Parsing XML in Python

XML is a popular data format because of its flexibility and extensibility. It is widely used to describe hierarchical data. For any data format, you need at least 2 operations: read and write. Basically, XML data is in form of tree. Once you have the XML tree, you can generate XML by walking through all nodes in that tree. So the biggest problem is to read XML tree from text stream, text file or text string. This process is usually called as parsing.

Technically, there are 2 standards regarding XML; SAX and DOM. SAX is the standard of event-driven parsing technique designed for general XML. To use SAX, you have to handle start tag, end tag, characters and other special elements. DOM is another standard of describing hierarchical data in the object-oriented way. So, you can choose to use only SAX to manually create the structure of XML or to query data in XML by walking through the XML stream, otherwise, you might use SAX to parse the XML to create a DOM tree. DOM tree usually stores all data in XML in lossless mode so you may generate XML from DOM tree anytime you want. Anyway, DOM tree is a kind of memory consumption data structure. It works great but takes lot of memory.

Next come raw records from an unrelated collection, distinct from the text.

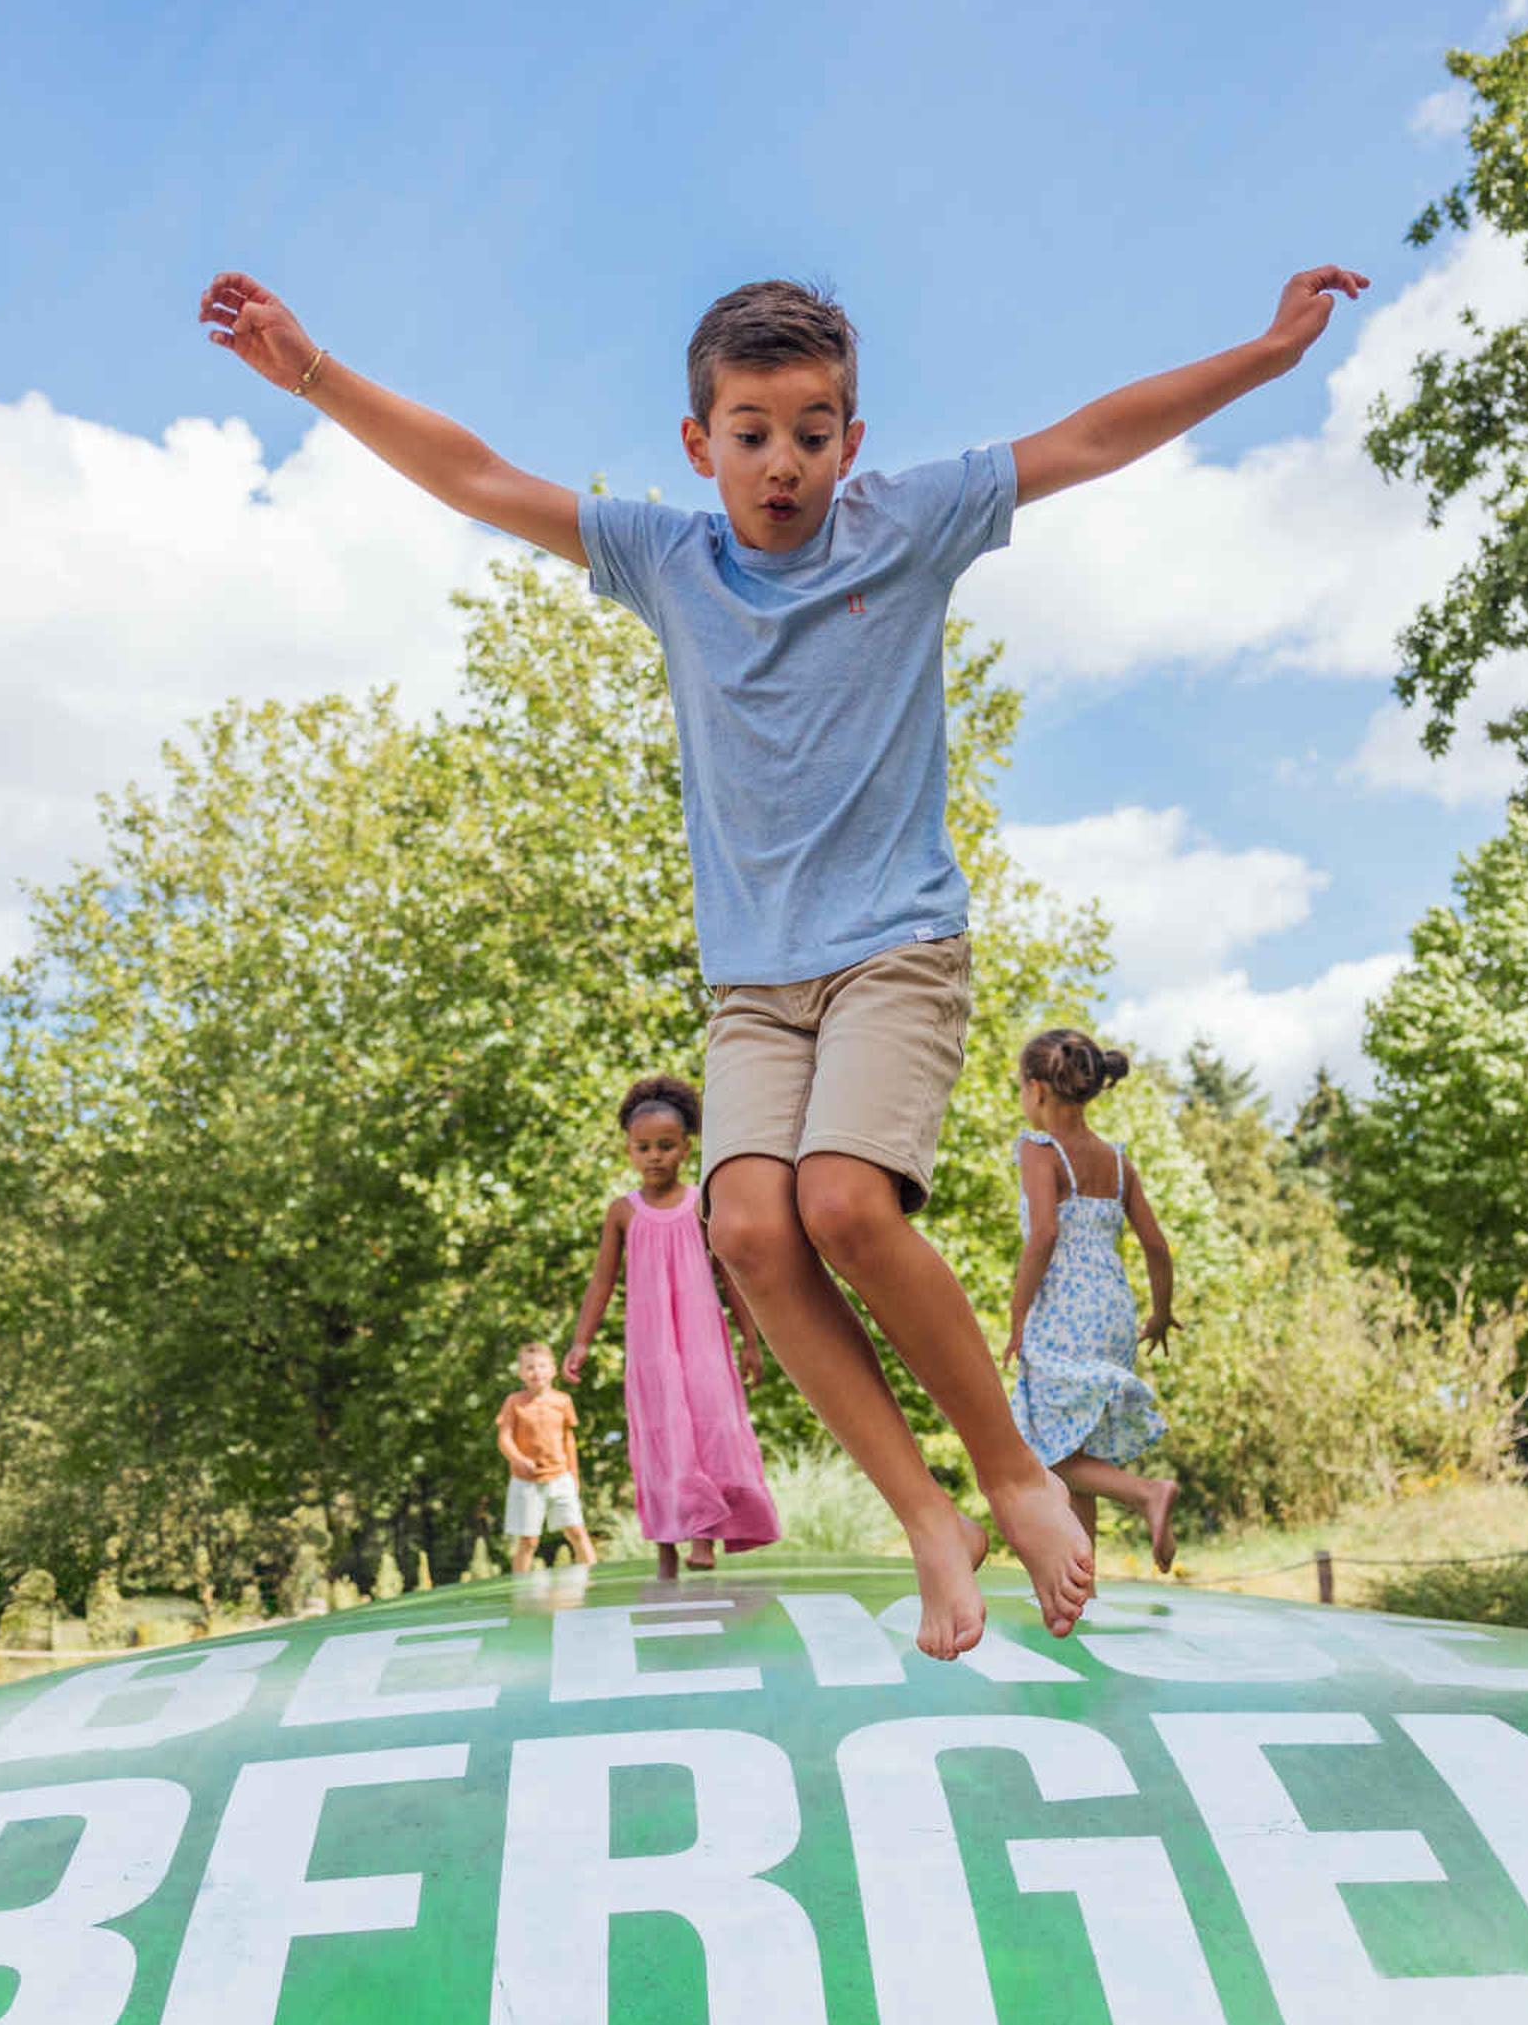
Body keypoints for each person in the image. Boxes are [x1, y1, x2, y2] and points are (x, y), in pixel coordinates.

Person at [202, 259, 1364, 1656]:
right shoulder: (663, 558)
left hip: (894, 949)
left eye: (814, 431)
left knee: (847, 1206)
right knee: (746, 1226)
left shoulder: (909, 521)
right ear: (700, 445)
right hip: (757, 983)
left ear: (852, 442)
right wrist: (316, 375)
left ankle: (1011, 1474)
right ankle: (929, 1518)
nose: (784, 462)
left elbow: (1089, 436)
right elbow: (479, 477)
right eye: (751, 433)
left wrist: (1267, 357)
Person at [566, 1074, 781, 1579]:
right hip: (652, 1347)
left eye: (666, 1146)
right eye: (643, 1148)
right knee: (660, 1435)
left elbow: (731, 1277)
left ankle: (706, 1535)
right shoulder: (622, 1212)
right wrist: (580, 1342)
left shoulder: (701, 1205)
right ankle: (666, 1545)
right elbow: (601, 1284)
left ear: (686, 1148)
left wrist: (751, 1342)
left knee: (709, 1425)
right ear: (628, 1151)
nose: (655, 1156)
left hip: (704, 1340)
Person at [1003, 1029, 1179, 1571]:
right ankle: (1085, 1588)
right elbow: (1155, 1244)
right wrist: (1162, 1313)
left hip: (1063, 1313)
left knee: (1038, 1448)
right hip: (1114, 1313)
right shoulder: (1118, 1162)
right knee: (1078, 1450)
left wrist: (1016, 1318)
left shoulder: (1040, 1151)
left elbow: (1044, 1235)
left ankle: (1147, 1492)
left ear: (1036, 1090)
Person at [495, 1342, 593, 1572]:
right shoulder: (514, 1402)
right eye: (529, 1368)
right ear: (521, 1373)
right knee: (529, 1541)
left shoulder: (562, 1401)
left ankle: (593, 1581)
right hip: (526, 1481)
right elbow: (504, 1438)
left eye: (541, 1366)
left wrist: (574, 1476)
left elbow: (569, 1441)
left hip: (560, 1477)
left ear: (552, 1370)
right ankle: (520, 1589)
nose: (536, 1372)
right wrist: (518, 1459)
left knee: (576, 1531)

Fortunately, Python supports both SAX and DOM. In addition, Python offers MiniDOM as an alternative, light-weight implementation of original DOM. In this post, I will not go into detail how to implement a parser by SAX but go straight to read the whole XML at once to create DOM or MiniDOM using standard APIs.

The first example is DOM.

from xml.dom.ext.reader import Sax2

reader = Sax2.Reader()
doc = reader.fromString(s)
doc = reader.fromStream(sys.stdin)

The second example is MiniDOM.

from xml.dom import minidom

doc = minidom.parseString(s)
doc = minidom.parse(sys.stdin)

Both DOM and MiniDOM have very similar APIs so you can switch from MiniDOM to DOM whenever you want with just slightly modification. I always use MiniDOM.